EXERCISE AIM:
In the entries below, find the line with "Wordpress 教程" and the line with "Sementara karyawan yang bersemangat akan ter"; reproduce those two lines and all lines between them exactly, without pictures.

INFORMATION:

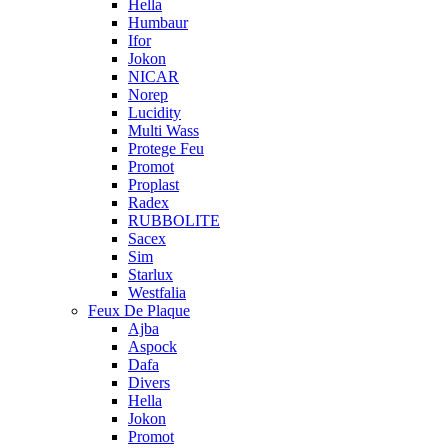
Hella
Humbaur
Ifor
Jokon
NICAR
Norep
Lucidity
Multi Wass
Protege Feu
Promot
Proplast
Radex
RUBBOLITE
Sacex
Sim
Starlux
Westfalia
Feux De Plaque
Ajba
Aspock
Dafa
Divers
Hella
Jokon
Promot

...

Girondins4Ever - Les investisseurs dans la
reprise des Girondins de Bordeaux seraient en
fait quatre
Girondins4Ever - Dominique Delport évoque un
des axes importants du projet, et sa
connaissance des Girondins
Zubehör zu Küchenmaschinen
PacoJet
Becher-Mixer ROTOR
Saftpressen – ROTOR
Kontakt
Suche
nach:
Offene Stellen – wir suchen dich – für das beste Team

==

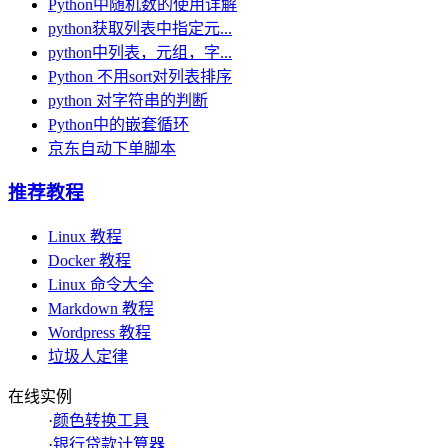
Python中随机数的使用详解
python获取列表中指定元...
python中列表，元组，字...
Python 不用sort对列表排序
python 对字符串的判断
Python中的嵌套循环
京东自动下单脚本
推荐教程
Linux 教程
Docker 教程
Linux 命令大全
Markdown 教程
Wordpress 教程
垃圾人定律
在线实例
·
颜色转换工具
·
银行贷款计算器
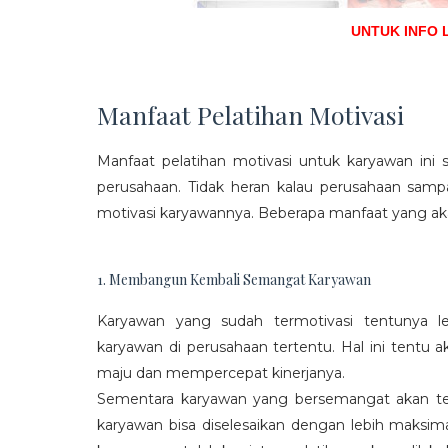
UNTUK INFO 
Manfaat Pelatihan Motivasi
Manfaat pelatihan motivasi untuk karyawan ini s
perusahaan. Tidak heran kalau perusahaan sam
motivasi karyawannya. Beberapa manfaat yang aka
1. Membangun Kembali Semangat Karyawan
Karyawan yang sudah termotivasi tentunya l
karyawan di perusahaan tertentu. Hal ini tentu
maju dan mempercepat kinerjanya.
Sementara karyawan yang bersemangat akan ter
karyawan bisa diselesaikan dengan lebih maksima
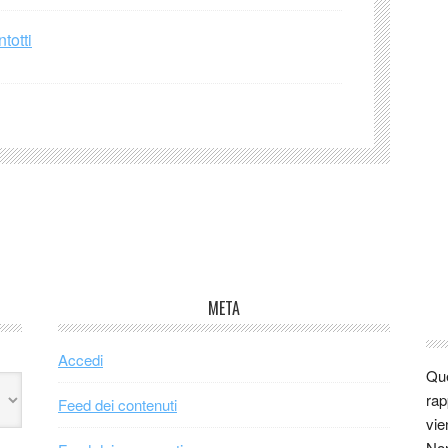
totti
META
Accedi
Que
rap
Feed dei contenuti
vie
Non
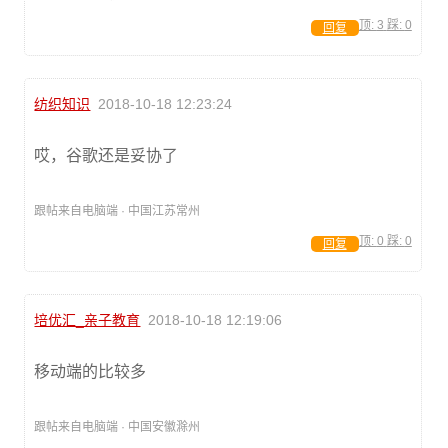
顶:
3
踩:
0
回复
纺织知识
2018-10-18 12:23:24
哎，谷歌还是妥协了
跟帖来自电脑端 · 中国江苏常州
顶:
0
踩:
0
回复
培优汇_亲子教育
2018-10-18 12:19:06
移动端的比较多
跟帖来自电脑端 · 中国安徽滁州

THE ANSWER:
Wordpress 教程
垃圾人定律
在线实例
·
颜色转换工具
·
银行贷款计算器
UNTUK INFO 
Manfaat Pelatihan Motivasi
Manfaat pelatihan motivasi untuk karyawan ini s
perusahaan. Tidak heran kalau perusahaan sam
motivasi karyawannya. Beberapa manfaat yang aka
1. Membangun Kembali Semangat Karyawan
Karyawan yang sudah termotivasi tentunya l
karyawan di perusahaan tertentu. Hal ini tentu
maju dan mempercepat kinerjanya.
Sementara karyawan yang bersemangat akan ter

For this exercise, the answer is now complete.